**Your objective:**
Where a picture appears, skip it and copy everything else in the listing exactly.

**Records:**
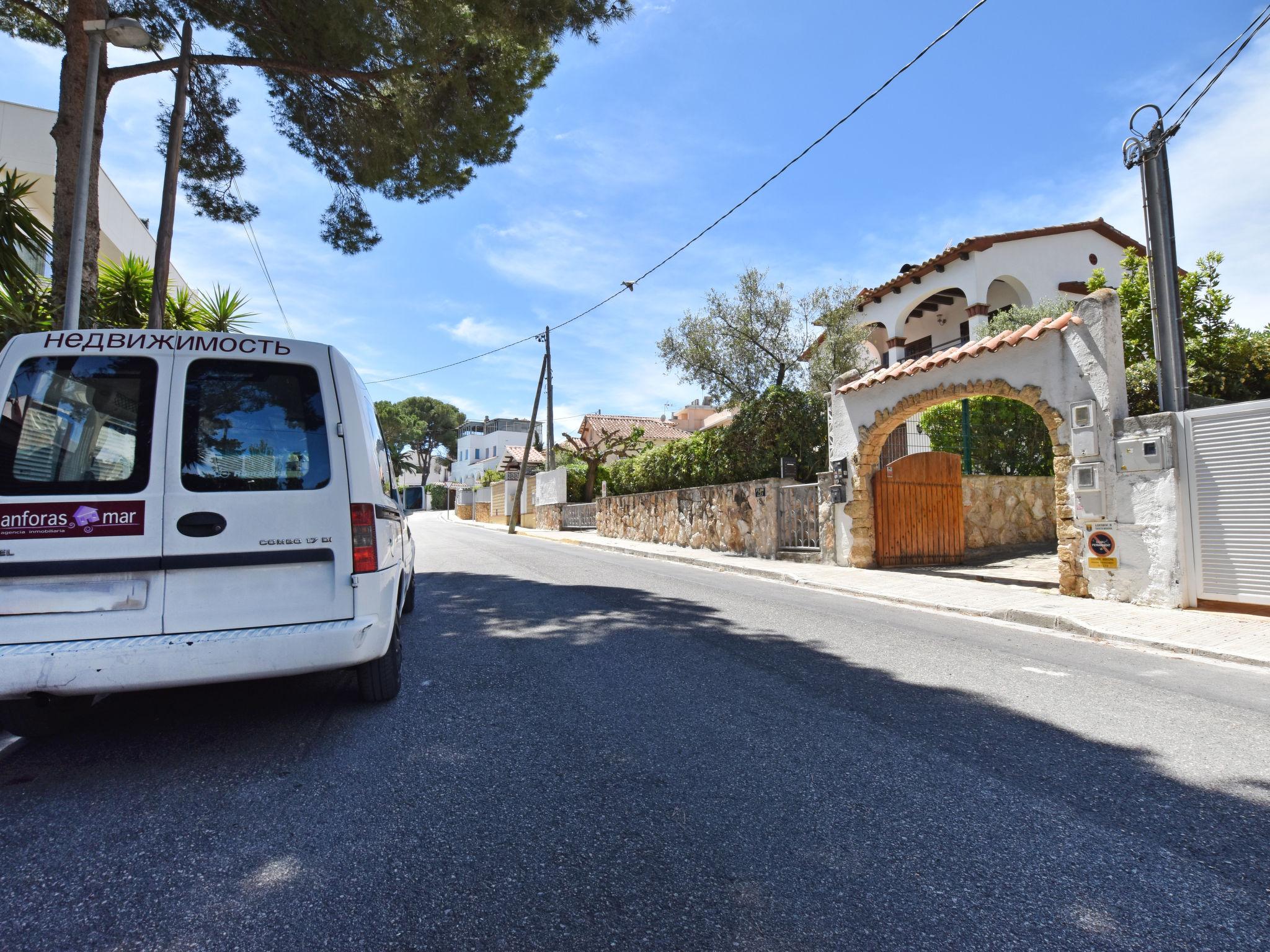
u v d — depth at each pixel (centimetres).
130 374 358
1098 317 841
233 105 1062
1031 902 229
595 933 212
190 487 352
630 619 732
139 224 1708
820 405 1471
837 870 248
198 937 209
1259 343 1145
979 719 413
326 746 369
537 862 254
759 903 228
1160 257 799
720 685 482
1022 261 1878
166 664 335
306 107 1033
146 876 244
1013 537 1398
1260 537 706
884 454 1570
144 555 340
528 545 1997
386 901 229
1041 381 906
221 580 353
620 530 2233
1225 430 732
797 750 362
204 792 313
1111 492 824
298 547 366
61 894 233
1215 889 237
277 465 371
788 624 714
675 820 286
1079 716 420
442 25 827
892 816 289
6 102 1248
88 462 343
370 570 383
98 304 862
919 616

**Solution:**
u v d — depth at each pixel (centimetres).
130 374 358
1098 317 841
233 105 1062
1031 902 229
595 933 212
190 487 352
630 619 732
139 224 1708
820 405 1471
837 870 248
198 937 209
1259 343 1145
979 719 413
326 746 369
537 862 254
759 903 228
1160 257 799
720 685 482
1022 261 1878
166 664 335
306 107 1033
146 876 244
1013 537 1398
1260 537 706
884 454 1570
144 555 340
528 545 1997
386 901 229
1041 381 906
221 580 353
620 530 2233
1225 430 732
797 750 362
204 792 313
1111 492 824
298 547 366
61 894 233
1215 889 237
277 465 371
788 624 714
675 820 286
1079 716 420
442 25 827
892 816 289
6 102 1248
88 462 343
370 570 383
98 304 862
919 616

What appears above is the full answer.